Selected excerpt below:

Exporting XTM Files

Figure 4.2, “Exporting an XTM File with TM4J” shows the interacting objects in the process of exporting a topic map from TM4J. The input to the process is any object which implements the TopicMap interface and the output from the process is an XML file in the XTM 1.0 syntax which represents that topic map.

Figure 4.2. Exporting an XTM File with TM4J

Exporting an XTM File with TM4J

The process of exporting the XTM file is split between three separate, interoperating objects.

  1. The TopicMapWalker object is responsible for enumerating the objects contained in the topic map being written. Access to the topic map is provided through the TopicMap interface which is implemented by the TopicMapImpl class. It passes the results of the enumeration as topic map object start and end events using the TopicMapHandler interface.
  2. The XTMWriter object implements the TopicMapHandler interface and translates the start and end of the topic map objects encountered by the walker into XTM syntax and passes them to the ContentHandler interface.
  3. The XMLSerializer object implements the ContentHandler interface and formats and outputs the text of the XTM file.

Exporting a topic map requires multiple steps in the code. An export function must perform the following steps:

  1. Create a serialization object. The diagram shows the use of the class org.apache.xml.serialize.XMLSerializer, but any class which implements the org.xml.sax.ContentHandler interface may be used. Depending on the actual implementation used, there may be some steps required to initialize the serializer, such as specifying the output format and the file to be written.
  2. Create an XTMWriter object. The XTMWriter is connected to the serializer by calling the setContentHandler() method, passing the serializer as a parameter.
  3. [OPTIONAL] Configure the XTMWriter The XTMWriter supports a set of configuration properties as defined in the table below. To set a property, use the method setProperty(String, String) passing the method name as the first parameter and the property value as the second parameter. The XTMWriter class provides constants for each of the property names which are also listed in the table below.

End of Selected excerpt.

=== Questions ===
**a)** In the text on exporting XTM files, which objects share the work of the export process?
**b)** According to the text on exporting XTM files, why might the serializer need extra initialization steps, and what are examples of them? Answer in one to three sentences.
**c)** Reproduce a passage from the text on exporting XTM files. Begin at the words "1. The TopicMapWalker" and stop after "the ContentHandler interface.".
The records play no part in any of this work.

Study material below:

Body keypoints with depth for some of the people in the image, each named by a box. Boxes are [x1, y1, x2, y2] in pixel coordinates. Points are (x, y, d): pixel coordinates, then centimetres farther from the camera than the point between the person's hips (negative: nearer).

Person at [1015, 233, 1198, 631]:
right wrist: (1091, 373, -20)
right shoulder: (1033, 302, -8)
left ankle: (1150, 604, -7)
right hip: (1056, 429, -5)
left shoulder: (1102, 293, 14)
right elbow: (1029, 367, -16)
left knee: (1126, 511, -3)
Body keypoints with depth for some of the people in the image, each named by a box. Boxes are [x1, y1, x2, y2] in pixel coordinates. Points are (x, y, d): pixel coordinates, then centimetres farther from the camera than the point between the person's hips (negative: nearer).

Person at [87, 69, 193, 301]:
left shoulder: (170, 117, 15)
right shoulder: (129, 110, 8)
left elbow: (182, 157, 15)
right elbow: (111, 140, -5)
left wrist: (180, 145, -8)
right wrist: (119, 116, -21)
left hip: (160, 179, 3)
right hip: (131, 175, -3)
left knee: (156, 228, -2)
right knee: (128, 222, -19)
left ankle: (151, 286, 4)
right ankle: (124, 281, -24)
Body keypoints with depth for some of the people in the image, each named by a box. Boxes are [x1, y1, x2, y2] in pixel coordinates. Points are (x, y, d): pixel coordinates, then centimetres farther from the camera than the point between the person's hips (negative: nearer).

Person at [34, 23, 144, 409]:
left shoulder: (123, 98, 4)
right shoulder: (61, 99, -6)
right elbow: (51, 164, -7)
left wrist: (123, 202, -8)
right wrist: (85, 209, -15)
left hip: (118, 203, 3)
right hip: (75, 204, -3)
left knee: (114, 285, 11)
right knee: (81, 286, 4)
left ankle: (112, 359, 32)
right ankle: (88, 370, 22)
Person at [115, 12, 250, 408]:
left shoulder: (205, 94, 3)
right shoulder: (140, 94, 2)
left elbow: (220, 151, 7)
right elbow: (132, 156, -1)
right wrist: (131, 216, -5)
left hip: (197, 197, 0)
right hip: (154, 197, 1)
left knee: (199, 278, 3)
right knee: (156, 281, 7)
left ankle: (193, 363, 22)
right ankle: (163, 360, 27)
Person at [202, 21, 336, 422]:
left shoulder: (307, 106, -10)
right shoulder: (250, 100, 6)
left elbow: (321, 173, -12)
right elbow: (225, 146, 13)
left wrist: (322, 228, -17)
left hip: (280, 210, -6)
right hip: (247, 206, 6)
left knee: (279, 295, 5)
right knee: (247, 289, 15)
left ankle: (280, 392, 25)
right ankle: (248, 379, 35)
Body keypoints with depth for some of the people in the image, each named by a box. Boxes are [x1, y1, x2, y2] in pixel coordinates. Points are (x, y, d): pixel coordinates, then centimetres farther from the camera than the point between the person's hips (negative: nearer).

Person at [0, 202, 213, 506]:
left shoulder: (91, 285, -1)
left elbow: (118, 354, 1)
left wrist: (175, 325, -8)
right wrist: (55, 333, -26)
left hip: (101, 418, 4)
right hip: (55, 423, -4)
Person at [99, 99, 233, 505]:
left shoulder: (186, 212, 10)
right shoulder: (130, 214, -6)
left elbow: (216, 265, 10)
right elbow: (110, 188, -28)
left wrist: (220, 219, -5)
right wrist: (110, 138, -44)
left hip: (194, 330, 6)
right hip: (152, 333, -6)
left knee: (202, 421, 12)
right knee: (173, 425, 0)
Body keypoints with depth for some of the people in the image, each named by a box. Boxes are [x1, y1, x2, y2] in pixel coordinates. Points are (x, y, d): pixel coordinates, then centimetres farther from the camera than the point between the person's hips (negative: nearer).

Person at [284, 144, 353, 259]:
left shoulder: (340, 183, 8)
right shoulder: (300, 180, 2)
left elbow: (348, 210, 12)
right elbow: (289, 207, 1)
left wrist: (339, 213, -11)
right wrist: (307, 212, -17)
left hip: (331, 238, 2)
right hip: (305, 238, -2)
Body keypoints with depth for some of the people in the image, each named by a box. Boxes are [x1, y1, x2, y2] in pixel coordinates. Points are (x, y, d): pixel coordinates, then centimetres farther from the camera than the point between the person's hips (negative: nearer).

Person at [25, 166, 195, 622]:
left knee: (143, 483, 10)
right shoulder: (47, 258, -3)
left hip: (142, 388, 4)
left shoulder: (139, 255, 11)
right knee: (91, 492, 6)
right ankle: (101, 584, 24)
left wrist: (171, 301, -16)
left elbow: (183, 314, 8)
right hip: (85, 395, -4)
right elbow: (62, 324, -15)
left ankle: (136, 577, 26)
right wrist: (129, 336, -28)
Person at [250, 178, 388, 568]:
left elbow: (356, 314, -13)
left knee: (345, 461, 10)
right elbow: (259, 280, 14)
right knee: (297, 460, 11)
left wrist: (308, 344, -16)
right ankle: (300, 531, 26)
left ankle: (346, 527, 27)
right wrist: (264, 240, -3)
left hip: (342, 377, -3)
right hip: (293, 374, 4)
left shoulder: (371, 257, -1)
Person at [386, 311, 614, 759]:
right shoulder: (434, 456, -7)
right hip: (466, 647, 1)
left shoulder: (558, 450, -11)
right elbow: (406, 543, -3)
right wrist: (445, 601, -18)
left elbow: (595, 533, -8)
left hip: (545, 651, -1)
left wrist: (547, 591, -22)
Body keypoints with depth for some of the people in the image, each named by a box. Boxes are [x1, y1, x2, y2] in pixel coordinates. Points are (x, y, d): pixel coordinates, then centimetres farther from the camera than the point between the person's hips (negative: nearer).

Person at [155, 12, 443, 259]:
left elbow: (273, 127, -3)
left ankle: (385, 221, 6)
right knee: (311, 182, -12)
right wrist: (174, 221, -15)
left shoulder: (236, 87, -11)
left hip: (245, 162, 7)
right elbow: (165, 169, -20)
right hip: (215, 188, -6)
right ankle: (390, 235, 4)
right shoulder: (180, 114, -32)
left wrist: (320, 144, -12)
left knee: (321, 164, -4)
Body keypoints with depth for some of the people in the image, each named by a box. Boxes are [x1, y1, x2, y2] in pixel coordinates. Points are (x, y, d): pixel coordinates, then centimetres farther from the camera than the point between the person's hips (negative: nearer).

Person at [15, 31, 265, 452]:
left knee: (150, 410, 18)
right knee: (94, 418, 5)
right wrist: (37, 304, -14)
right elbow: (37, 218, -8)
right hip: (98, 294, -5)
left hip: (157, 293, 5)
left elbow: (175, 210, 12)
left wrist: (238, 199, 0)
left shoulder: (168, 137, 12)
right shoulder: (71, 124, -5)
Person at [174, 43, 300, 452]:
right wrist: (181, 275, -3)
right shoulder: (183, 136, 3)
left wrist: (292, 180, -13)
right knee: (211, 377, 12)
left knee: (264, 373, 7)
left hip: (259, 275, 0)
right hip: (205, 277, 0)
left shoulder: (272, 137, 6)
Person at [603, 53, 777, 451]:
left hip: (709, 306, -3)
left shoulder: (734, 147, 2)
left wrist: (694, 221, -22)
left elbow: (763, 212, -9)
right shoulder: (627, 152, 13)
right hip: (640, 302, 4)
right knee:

End of Study material.

=== Answers given ===
**a)** TopicMapWalker, XTMWriter, and XMLSerializer.

**b)** Whether the serializer needs initialization depends on which implementation is actually used. Examples include specifying the output format and the file to be written.

**c)**
1. The TopicMapWalker object is responsible for enumerating the objects contained in the topic map being written. Access to the topic map is provided through the TopicMap interface which is implemented by the TopicMapImpl class. It passes the results of the enumeration as topic map object start and end events using the TopicMapHandler interface.
  2. The XTMWriter object implements the TopicMapHandler interface and translates the start and end of the topic map objects encountered by the walker into XTM syntax and passes them to the ContentHandler interface.